Die USA behaupten, die europäischen Regierungen wollten den Krieg in der Ukraine weiterführen

Das klingt nicht unbedingt nach einem Bekenntnis zur transatlantischen Werte- und Interessengemeinschaft, zu deren Verteidigung die USA sich einst in Artikel 5 des Nato-Vertrags verpflichtet haben. Es weckt auch Zweifel am Wert der Abschlusserklärung des Nato-Gipfeltreffens in Den Haag im Sommer, bei dem sich Trump zur Erleichterung der Europäer zur Allianz und zu Artikel 5 bekannt hatte. Dieser Artikel besagt, dass ein Angriff auf ein Nato-Mitglied als Angriff auf alle Nato-Staaten angesehen wird.

Zudem wird den europäischen Regierungen in dem Dokument mehr oder weniger offen vorgeworfen, den Krieg in der Ukraine weiterführen zu wollen, um „unrealistische“ Ergebnisse zu erreichen. Sie stünden damit in Widerspruch zur US-Regierung, die Frieden wolle, ebenso zur Mehrheit ihrer eigenen Bevölkerungen. Diese könnten nur durch das „Untergraben demokratischer Prozesse“ auf Linie gehalten werden könnten.

Noch unangenehmer ist für die Europäer der starke kulturkämpferische Ton, der das Kapitel zu ihrem Kontinent prägt. Wer die harsche Rede von J. D. Vance bei der Münchner Sicherheitskonferenz im Februar, in der der US-Vizepräsident die angebliche Unterdrückung politisch unliebsamer Parteien und Meinungen in Europa angeprangert hatte, für einen Ausrutscher gehalten hat, merkt bei der Lektüre der NSS: Das Gegenteil ist der Fall. Die Trump-Regierung sieht es offenbar als ihre Aufgabe an, ein Europa zu propagieren, das dem Trump-Amerika ähnlich ist.

„Wir können es uns nicht leisten, Europa abzuschreiben“, heißt es in der Strategie

Das Bild, das das Dokument von Europa zeichnet, ist jedenfalls kaum mehr als jenes Zerrbild, das rechtspopulistische, EU-feindliche und xenophobische Parteien diesseits des Atlantiks – die politischen Partner der Trump-Bewegung – ebenfalls zeichnen. Der ungarische Regierungschef und Trump-Freund Viktor Orbán zum Beispiel äußert sich oft wortgleich. Dem Kontinent, so heißt es in der NSS, drohe die „zivilisatorische Auslöschung“. Die EU zerstöre mit ihrem Regulierungswahn die politische Freiheit und Souveränität der europäischen Länder, Migration verändere den Kontinent und löse innere Unruhen aus, oppositionelle Parteien und Ansichten würden zensiert und unterdrückt, demokratische Prinzipien „zertrampelt“. Die Europäer, so das Fazit, verlören ihre nationalen Identitäten und ihr Selbstbewusstsein.

Allerdings, so räumt das Dokument ein, sei Europa für die USA aus wirtschaftlichen und historischen Gründen strategisch und kulturell wichtig. „Wir können es uns nicht leisten, Europa abzuschreiben“, heißt es.

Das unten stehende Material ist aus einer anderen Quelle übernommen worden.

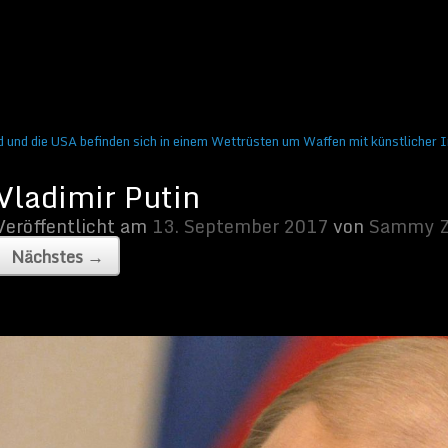
tember 2017
von
Sammy Zimmermanns
|
Keine Kommentare
 und die USA befinden sich in einem Wettrüsten um Waffen mit künstlicher I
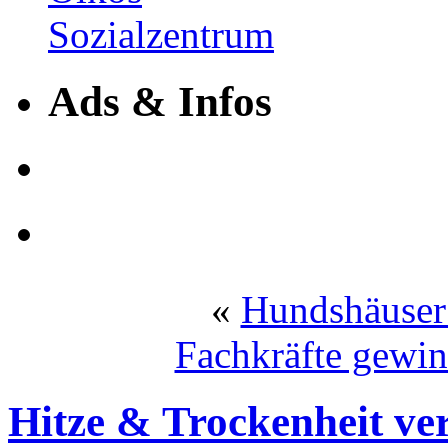
Ads & Infos
«
Hundshäuser
Fachkräfte gewin
Hitze & Trockenheit ve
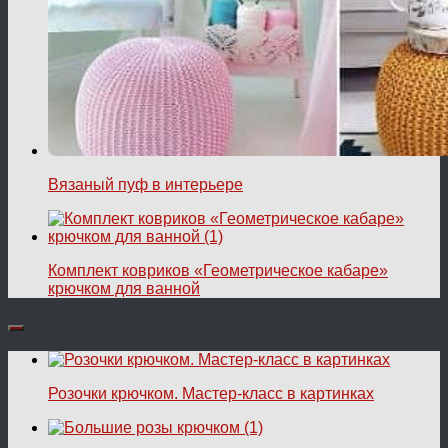
Вязаный пуф в интерьере
Комплект ковриков «Геометрическое кабаре»
крючком для ванной
Розочки крючком. Мастер-класс в картинках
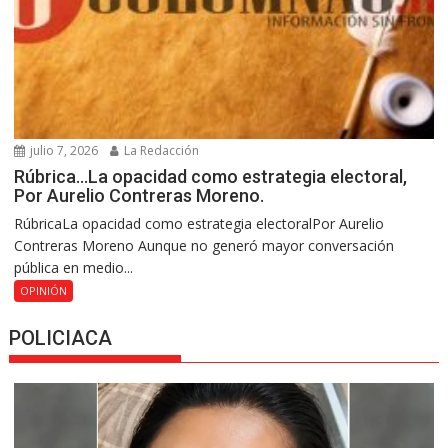
julio 7, 2026
La Redacción
Rúbrica…La opacidad como estrategia electoral,
Por Aurelio Contreras Moreno.
RúbricaLa opacidad como estrategia electoralPor Aurelio
Contreras Moreno Aunque no generó mayor conversación
pública en medio...
OPINIÓN
POLICIACA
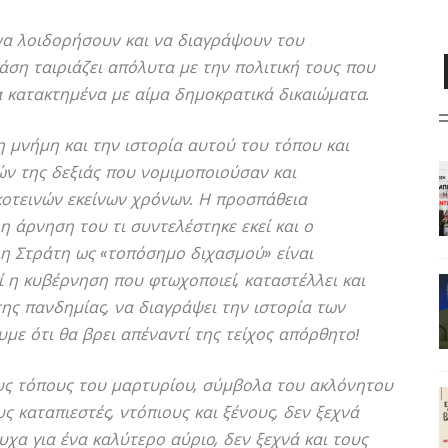
α λοιδορήσουν και να διαγράψουν του
ση ταιριάζει απόλυτα με την πολιτική τους που
τα κατακτημένα με αίμα δημοκρατικά δικαιώματα.
η μνήμη και την ιστορία αυτού του τόπου και
ών της δεξιάς που νομιμοποιούσαν και
κοτεινών εκείνων χρόνων. Η προσπάθεια
 άρνηση του τι συντελέστηκε εκεί και ο
Άη Στράτη ως «τοπόσημο διχασμού» είναι
 η κυβέρνηση που φτωχοποιεί, καταστέλλει και
ης πανδημίας, να διαγράψει την ιστορία των
υμε ότι θα βρει απέναντί της τείχος απόρθητο!
ους τόπους του μαρτυρίου, σύμβολα του ακλόνητου
 καταπιεστές, ντόπιους και ξένους, δεν ξεχνά
α για ένα καλύτερο αύριο, δεν ξεχνά και τους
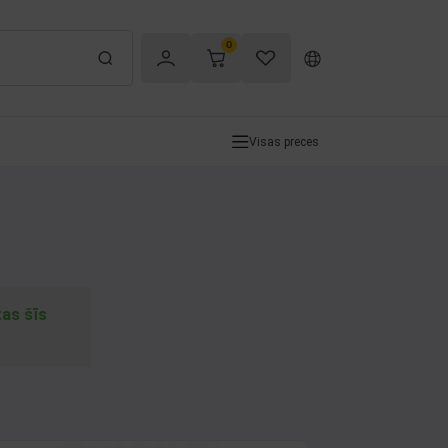
0
Visas preces
tas šīs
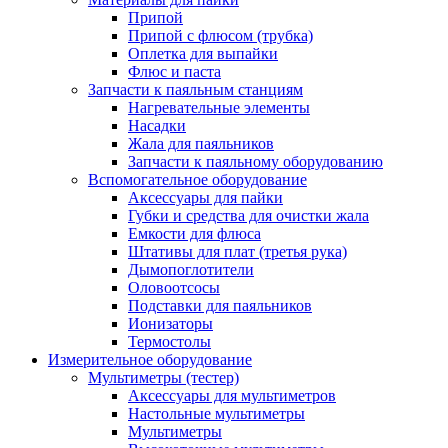
Припой
Припой с флюсом (трубка)
Оплетка для выпайки
Флюс и паста
Запчасти к паяльным станциям
Нагревательные элементы
Насадки
Жала для паяльников
Запчасти к паяльному оборудованию
Вспомогательное оборудование
Аксессуары для пайки
Губки и средства для очистки жала
Емкости для флюса
Штативы для плат (третья рука)
Дымопоглотители
Оловоотсосы
Подставки для паяльников
Ионизаторы
Термостолы
Измерительное оборудование
Мультиметры (тестер)
Аксессуары для мультиметров
Настольные мультиметры
Мультиметры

Für Amerika sieht die NSS daher die Aufgabe, „den Widerstand in den europäischen Ländern gegen den derzeitigen Kurs Europas zu befördern“. Dazu, wie das geschehen soll, findet sich ebenfalls ein Hinweis: „Amerika ermutigt seine politischen Verbündeten in Europa, eine geistige Erneuerung voranzutreiben, und der wachsende Einfluss patriotischer europäischer Parteien ist ein Grund für großen Optimismus.“

Für die Anführer rechtspopulistischer Parteien und Bewegungen in der EU klingt die NSS daher wie ein Hilfsversprechen aus Washington. Für die meisten europäischen Regierungen hingegen klingt es eher wie eine massive Einmischung der USA in die inneren Angelegenheiten souveräner Partnerländer. Oder wie eine Kampfansage.